Charities providing food assistance are continuing their services, though they now have fewer volunteers and face many uncertainties about the future. About 70% of the New York Common Pantry’s labor is provided by volunteers, who have been coming in to help less often. The nonprofit has relied on a partnership with FreshDirect to provide pre-prepared to-go meals, prepared by the company’s staff, to speed up their services and reduce crowding in their facilities.

Karen Pearl, president and CEO of God’s Love We Deliver, a nonprofit that delivers homemade meals to New Yorkers with serious illnesses, has also struggled with declining numbers of volunteer groups coming in.

“We have some of our regular volunteers who come as individuals. … They are doing, you know, not just their regular shifts, but a second shift, sometimes a third shift, sometimes even more,” she said. “We're putting all of that together at great expense.”

Demand has varied in recent weeks. The New York Common Pantry saw a 27% increase in services about two weeks ago, though that demand dropped off the week after. 

“I'm not sure why,” said Judy Secon, senior director of programs and operations at the New York Common Pantry. “I think it may be now people are scared to go out and get anything and go anywhere. We're kind of like looking at this day by day and seeing where numbers are going.” 

Citymeals On Wheels, which provides homebound elderly New Yorkers home-delivered meals, has significantly ramped up its services in light of the coronavirus. Right before Superstorm Sandy hit New York in 2012 and in the two weeks after, the organization gave out 64,000 emergency meals. In comparison, it currently expects to deliver nearly 150,000 emergency meals by March 17, which is possible since Citymeals typically buys a year’s worth of food at a time. 

“I don't think there are very many of us who fully anticipated what could be coming our way,” said Beth Shapiro, executive director of the organization. 

For Berg, who heads Hunger Free America, local efforts likely won’t be enough without the passage of a federal bill helping people affected by the coronavirus.

One pending bill – which has already passed in the U.S. House of Representatives – includes about $1 billion allocated for food security programs. One provision would expand access to food stamps for all parents with children who access free or reduced-price lunch at their public schools if those schools are closed for an extended period of time. This expansion would also be open to everyone regardless of immigration status, even if they are undocumented.

The legislation would also provide additional funding for food banks to access food and for food assistance programs targeted toward low-income pregnant women or mothers with young children who lose their jobs because of the coronavirus outbreak.

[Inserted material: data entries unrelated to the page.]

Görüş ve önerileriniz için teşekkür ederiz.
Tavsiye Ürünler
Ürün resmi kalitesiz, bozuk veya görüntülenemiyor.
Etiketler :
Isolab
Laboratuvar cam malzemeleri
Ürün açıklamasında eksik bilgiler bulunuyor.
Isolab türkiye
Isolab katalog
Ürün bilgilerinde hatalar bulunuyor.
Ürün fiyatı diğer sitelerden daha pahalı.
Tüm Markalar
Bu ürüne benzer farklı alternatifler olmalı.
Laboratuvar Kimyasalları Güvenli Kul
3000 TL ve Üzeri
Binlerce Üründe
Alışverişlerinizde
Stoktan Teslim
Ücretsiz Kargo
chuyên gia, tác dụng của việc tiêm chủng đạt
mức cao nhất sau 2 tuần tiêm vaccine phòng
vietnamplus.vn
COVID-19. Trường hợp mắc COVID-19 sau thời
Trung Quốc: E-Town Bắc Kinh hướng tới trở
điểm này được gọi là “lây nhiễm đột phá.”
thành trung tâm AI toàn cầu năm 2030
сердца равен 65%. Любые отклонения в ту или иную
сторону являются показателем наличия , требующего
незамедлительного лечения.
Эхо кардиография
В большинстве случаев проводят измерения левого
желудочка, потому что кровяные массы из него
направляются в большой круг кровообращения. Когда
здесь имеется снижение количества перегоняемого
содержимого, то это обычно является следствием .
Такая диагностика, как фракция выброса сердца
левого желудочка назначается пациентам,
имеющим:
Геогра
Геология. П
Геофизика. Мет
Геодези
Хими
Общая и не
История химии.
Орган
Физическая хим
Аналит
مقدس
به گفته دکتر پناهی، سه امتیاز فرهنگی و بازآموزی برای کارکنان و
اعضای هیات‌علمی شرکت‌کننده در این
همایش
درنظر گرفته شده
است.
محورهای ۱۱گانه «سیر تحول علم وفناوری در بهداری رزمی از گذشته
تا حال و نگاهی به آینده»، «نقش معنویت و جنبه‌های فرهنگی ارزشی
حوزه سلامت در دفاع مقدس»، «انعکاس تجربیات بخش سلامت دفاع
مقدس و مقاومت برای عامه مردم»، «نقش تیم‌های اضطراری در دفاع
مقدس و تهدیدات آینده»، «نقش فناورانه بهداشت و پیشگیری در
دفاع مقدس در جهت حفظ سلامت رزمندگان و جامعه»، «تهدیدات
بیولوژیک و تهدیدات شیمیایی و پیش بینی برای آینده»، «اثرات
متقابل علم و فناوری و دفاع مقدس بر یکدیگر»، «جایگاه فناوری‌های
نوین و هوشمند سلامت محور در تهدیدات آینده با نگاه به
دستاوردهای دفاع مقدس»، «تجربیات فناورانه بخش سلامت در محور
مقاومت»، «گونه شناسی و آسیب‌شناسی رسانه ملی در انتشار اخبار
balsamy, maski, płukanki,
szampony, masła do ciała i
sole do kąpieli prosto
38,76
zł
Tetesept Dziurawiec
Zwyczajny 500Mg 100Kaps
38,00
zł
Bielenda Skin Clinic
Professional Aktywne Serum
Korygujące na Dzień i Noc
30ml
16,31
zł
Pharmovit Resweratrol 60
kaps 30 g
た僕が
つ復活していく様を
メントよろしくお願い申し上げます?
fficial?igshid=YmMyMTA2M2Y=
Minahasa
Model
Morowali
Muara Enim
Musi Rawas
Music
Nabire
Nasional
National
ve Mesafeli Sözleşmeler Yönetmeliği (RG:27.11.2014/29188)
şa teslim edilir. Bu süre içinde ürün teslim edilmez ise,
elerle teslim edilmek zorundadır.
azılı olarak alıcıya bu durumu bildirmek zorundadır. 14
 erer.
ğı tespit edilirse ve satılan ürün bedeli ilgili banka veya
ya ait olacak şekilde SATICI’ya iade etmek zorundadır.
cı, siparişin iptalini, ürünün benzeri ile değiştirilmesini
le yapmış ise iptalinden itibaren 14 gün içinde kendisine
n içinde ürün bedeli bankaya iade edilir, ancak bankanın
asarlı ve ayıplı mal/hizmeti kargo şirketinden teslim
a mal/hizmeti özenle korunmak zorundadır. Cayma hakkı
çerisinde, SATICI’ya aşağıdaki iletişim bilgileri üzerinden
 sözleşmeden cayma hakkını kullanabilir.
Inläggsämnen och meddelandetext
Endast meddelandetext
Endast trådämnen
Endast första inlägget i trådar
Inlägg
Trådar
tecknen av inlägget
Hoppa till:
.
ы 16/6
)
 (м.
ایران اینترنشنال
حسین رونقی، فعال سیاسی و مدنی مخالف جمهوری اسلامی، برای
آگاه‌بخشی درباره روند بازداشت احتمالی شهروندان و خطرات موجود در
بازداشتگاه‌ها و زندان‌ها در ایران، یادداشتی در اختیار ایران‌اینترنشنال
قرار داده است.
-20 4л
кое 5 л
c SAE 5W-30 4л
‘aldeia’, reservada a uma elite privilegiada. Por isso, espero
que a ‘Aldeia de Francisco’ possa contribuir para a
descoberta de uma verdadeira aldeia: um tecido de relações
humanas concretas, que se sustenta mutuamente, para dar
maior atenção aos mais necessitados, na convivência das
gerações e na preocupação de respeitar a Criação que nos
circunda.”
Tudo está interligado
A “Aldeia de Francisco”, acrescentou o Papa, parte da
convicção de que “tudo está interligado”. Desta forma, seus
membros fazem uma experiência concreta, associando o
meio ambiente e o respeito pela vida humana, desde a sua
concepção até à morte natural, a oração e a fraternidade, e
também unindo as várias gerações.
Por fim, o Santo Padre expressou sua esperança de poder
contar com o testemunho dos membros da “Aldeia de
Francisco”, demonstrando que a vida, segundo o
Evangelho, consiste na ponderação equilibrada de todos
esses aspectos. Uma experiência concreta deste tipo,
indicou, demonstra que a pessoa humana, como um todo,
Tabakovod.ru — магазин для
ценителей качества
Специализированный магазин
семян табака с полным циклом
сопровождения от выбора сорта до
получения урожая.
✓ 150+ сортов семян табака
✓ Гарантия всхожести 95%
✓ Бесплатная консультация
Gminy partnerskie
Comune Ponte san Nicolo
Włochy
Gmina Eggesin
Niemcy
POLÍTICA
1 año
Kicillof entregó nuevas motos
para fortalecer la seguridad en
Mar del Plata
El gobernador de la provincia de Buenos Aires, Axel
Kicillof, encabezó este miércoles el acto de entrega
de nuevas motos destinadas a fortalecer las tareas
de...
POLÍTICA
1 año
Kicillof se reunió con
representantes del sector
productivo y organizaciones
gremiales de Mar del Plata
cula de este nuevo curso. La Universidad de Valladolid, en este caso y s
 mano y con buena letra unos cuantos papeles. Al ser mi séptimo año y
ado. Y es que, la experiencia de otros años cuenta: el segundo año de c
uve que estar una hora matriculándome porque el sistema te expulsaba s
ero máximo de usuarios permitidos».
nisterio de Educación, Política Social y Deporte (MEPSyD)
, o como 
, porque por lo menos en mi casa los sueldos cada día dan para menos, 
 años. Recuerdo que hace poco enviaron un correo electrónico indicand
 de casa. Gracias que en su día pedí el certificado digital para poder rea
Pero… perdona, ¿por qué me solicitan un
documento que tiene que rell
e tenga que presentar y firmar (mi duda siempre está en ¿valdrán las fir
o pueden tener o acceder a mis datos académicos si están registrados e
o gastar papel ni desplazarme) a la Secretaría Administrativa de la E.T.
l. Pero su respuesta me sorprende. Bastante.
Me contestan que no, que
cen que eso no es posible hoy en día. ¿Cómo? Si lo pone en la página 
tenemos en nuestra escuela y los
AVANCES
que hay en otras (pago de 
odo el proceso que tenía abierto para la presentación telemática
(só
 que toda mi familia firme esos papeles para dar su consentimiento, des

But recent reporting indicates that the legislation is facing delays as the White House pushes for changes to the bill, which has yet to reach the U.S. Senate, and one representative has threatened to hold the bill up. 

The federal government also has a program that provides more flexibility for low-income people to access the Supplemental Nutrition Assistance Program in the aftermath of a natural disaster, though Berg said it was unclear how it would apply to the coronavirus outbreak. 

Some federal obstacles for expanding food assistance have been avoided for now. A federal judge has blocked a rule change – which was set to take effect on April 1 – that would have kicked more than 50,000 people in New York City off food stamps. 

But for those who have been involved in fighting hunger in New York for years, the latest health crisis only emphasizes how fragile the city’s approach to hunger has been.

“What this whole pandemic is uncovering is really how weak the safety net is,” Pearl said. “Even in New York City, which is a pretty progressive place. But the safety net is really weak. And if all of a sudden, lots and lots of seniors need food, there really isn't a good way to meet that need.”

Kay Dervishi
is a staff reporter at City & State.